Start of Data provided

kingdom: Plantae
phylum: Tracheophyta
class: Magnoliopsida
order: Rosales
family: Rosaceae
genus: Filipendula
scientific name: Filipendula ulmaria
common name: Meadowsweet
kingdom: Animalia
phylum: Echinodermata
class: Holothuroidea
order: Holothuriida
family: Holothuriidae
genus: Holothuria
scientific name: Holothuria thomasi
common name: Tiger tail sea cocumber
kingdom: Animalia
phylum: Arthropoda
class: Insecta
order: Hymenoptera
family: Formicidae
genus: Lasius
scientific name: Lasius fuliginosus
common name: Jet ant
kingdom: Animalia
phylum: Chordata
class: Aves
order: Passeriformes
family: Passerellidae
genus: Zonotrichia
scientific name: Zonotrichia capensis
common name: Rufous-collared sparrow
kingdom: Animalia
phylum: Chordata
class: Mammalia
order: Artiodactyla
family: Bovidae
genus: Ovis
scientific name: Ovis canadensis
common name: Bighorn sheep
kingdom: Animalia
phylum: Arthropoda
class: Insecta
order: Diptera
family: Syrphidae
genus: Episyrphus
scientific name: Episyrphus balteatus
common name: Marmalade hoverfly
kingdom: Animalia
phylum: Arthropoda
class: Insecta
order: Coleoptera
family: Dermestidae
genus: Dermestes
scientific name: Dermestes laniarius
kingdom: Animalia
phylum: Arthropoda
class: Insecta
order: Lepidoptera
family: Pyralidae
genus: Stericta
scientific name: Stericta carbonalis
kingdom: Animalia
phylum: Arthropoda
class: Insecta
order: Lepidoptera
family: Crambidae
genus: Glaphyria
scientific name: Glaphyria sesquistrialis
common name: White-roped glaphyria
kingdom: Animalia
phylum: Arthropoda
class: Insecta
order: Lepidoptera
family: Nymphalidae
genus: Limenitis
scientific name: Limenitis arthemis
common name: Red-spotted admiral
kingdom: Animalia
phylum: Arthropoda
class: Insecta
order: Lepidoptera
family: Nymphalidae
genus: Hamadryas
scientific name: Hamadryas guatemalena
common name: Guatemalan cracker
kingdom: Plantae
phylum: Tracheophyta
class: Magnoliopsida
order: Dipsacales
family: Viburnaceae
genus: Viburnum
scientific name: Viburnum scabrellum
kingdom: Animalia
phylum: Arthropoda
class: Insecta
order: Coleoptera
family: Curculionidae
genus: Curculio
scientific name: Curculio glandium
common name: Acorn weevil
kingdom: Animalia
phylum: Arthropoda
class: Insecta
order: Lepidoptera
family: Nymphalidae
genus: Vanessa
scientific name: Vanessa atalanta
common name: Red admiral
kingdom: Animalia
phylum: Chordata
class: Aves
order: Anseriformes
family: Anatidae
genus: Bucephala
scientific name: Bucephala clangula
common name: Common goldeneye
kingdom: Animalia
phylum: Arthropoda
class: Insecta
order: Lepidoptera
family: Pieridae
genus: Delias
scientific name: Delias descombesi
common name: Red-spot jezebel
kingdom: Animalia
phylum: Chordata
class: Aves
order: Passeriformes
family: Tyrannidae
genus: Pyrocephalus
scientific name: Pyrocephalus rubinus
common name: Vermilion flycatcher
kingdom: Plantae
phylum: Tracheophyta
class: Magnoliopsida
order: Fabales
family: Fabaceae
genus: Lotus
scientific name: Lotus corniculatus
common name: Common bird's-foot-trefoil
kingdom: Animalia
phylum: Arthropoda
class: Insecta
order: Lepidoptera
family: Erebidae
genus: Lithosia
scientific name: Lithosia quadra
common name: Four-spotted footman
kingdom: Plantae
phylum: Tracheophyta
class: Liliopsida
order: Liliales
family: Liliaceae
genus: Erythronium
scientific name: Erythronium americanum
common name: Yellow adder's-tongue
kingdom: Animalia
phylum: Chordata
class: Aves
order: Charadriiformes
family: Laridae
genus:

End of Data provided

Task goal: Reproduce every line of the records above word for word, in the same order, without altering any spelling.

Solution below:
kingdom: Plantae
phylum: Tracheophyta
class: Magnoliopsida
order: Rosales
family: Rosaceae
genus: Filipendula
scientific name: Filipendula ulmaria
common name: Meadowsweet
kingdom: Animalia
phylum: Echinodermata
class: Holothuroidea
order: Holothuriida
family: Holothuriidae
genus: Holothuria
scientific name: Holothuria thomasi
common name: Tiger tail sea cocumber
kingdom: Animalia
phylum: Arthropoda
class: Insecta
order: Hymenoptera
family: Formicidae
genus: Lasius
scientific name: Lasius fuliginosus
common name: Jet ant
kingdom: Animalia
phylum: Chordata
class: Aves
order: Passeriformes
family: Passerellidae
genus: Zonotrichia
scientific name: Zonotrichia capensis
common name: Rufous-collared sparrow
kingdom: Animalia
phylum: Chordata
class: Mammalia
order: Artiodactyla
family: Bovidae
genus: Ovis
scientific name: Ovis canadensis
common name: Bighorn sheep
kingdom: Animalia
phylum: Arthropoda
class: Insecta
order: Diptera
family: Syrphidae
genus: Episyrphus
scientific name: Episyrphus balteatus
common name: Marmalade hoverfly
kingdom: Animalia
phylum: Arthropoda
class: Insecta
order: Coleoptera
family: Dermestidae
genus: Dermestes
scientific name: Dermestes laniarius
kingdom: Animalia
phylum: Arthropoda
class: Insecta
order: Lepidoptera
family: Pyralidae
genus: Stericta
scientific name: Stericta carbonalis
kingdom: Animalia
phylum: Arthropoda
class: Insecta
order: Lepidoptera
family: Crambidae
genus: Glaphyria
scientific name: Glaphyria sesquistrialis
common name: White-roped glaphyria
kingdom: Animalia
phylum: Arthropoda
class: Insecta
order: Lepidoptera
family: Nymphalidae
genus: Limenitis
scientific name: Limenitis arthemis
common name: Red-spotted admiral
kingdom: Animalia
phylum: Arthropoda
class: Insecta
order: Lepidoptera
family: Nymphalidae
genus: Hamadryas
scientific name: Hamadryas guatemalena
common name: Guatemalan cracker
kingdom: Plantae
phylum: Tracheophyta
class: Magnoliopsida
order: Dipsacales
family: Viburnaceae
genus: Viburnum
scientific name: Viburnum scabrellum
kingdom: Animalia
phylum: Arthropoda
class: Insecta
order: Coleoptera
family: Curculionidae
genus: Curculio
scientific name: Curculio glandium
common name: Acorn weevil
kingdom: Animalia
phylum: Arthropoda
class: Insecta
order: Lepidoptera
family: Nymphalidae
genus: Vanessa
scientific name: Vanessa atalanta
common name: Red admiral
kingdom: Animalia
phylum: Chordata
class: Aves
order: Anseriformes
family: Anatidae
genus: Bucephala
scientific name: Bucephala clangula
common name: Common goldeneye
kingdom: Animalia
phylum: Arthropoda
class: Insecta
order: Lepidoptera
family: Pieridae
genus: Delias
scientific name: Delias descombesi
common name: Red-spot jezebel
kingdom: Animalia
phylum: Chordata
class: Aves
order: Passeriformes
family: Tyrannidae
genus: Pyrocephalus
scientific name: Pyrocephalus rubinus
common name: Vermilion flycatcher
kingdom: Plantae
phylum: Tracheophyta
class: Magnoliopsida
order: Fabales
family: Fabaceae
genus: Lotus
scientific name: Lotus corniculatus
common name: Common bird's-foot-trefoil
kingdom: Animalia
phylum: Arthropoda
class: Insecta
order: Lepidoptera
family: Erebidae
genus: Lithosia
scientific name: Lithosia quadra
common name: Four-spotted footman
kingdom: Plantae
phylum: Tracheophyta
class: Liliopsida
order: Liliales
family: Liliaceae
genus: Erythronium
scientific name: Erythronium americanum
common name: Yellow adder's-tongue
kingdom: Animalia
phylum: Chordata
class: Aves
order: Charadriiformes
family: Laridae
genus:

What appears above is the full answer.